I found this quote on Andrew Sullivan's Daily Dish. I've been obsessed with his pithy little thoughts lately, even when I don't agree with him.

"Unpopular ideas can be silenced, and inconvenient facts kept dark, without the need for any official ban … At any given moment there is an orthodoxy, a body of ideas which it is assumed that all right-thinking people will accept without question... Anyone who challenges the prevailing orthodoxy finds himself silenced with surprising effectiveness. A genuinely unfashionable opinion is almost never given a fair hearing, either in the popular press or in the highbrow periodicals ... If liberty means anything at all it means the right to tell people what they do not want to hear," - George Orwell, from his proposed preface to "Animal Farm."

So what are some of the things we do not want to hear right now?

I know one of the things I am thinking is:

So, with all of the talk about stimulating the economy and tax cuts, what ARE we going to do with the national debt? How much is it right now? Does it not matter any more?

Another is: I believe that one of the best hopes for this country is to resurrect and re-invigorate the promise of citizen democracy. Early on, I thought that Barack Obama's theme, "Yes, We can" might represent that post-partisan promise. But, being a citizen is hard work. Maybe "Yes We Can" sounds good, but is really too difficult to do. What do you think?

What are some other things you aren't hearing anyone saying?

6 comments:

Presbyterian Gal said...

I think "Yes we can" should be "Yes we will".
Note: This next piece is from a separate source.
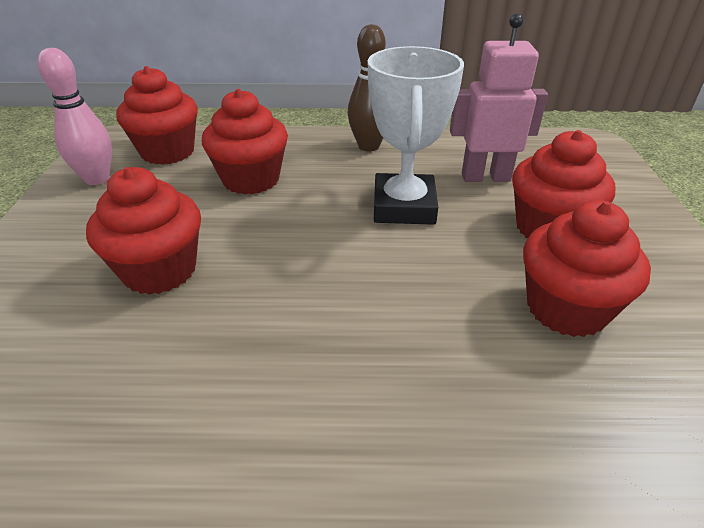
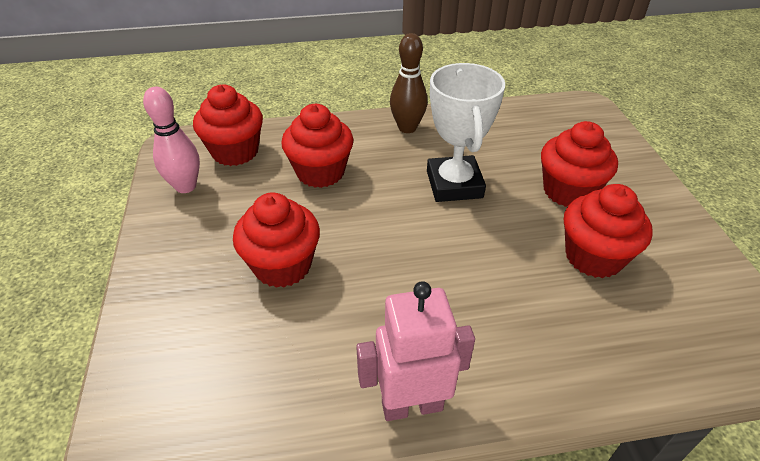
camera: 10 degrees left, 5 degrees up
pink robot [450,13,548,182] -> pink robot moved to [356,281,475,421]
And we need to resurrect daily use of:

personal responsibility (but without a lawsuit at every turn)

common sense

moral outrage

civility

.....among other things. George Orwell's prescience is proving itself a bit too much these days.

Grandmère Mimi said...

Some folks say they are not going to vote, because they don't like either candidate. Others say things about Obama that I won't repeat here. Still others talk the Muslim bit about Obama, but I have a gut feeling that, for most of them, it's racism and not really that they think he is a Muslim. They just won't say outright that they won't vote for him because he's black. Of course, I could be wrong about that.

Not very cheery, is it?

LawAndGospel said...

Are we prepared to live in ways that are sustainable, for our economy, for our environment, for the global community? Is "Yes we Can" " Yes I Can" easier to say than "Yes I Will"? Are we prepared to think about long-term change, or is our focus more finite than that?

FranIAm said...

Yes- George Orwell may have written about it, he did not want to see any of it happen.

Yet it is happening.

I really love how PG puts it when summing up what we need to see more of, what we need to be and do.

mompriest said...

Not enough people are talking about how some folks get away with telling outright lies and distorting the truth in such a way that they become the believed norm- which of course is the point of Orwell's statement....sigh

I'm really tired, frightened, worried, about a lot things in our would today...and would be content to never watch the news again...if only burying one's head in the sand was a useful response....

Lindy said...

That's a powerful question.

For me it's about whether or not I am willing ot live into the things I say I believe. I think it was Teresa of Avila who said something like Many people would be happy to endure trouble and affliction, if it just weren't so inconvenient. I often wonder how far I am willing to go towards doing no harm to the planet, I often can't go a day without hurting someone I love. How can I even consider the planet? How inconcenienced am I willing to be?

As for our nation... It's beyond my pay grade to contemplate that but I do wish we could talk about charactor. I know Obama is inexperienced. But, I really believe that can be remedied. I think McCain is just hell-bent on winning and I don't know that there's a good remedy for that.

This question deserves a lot more thought. Thank you Diane.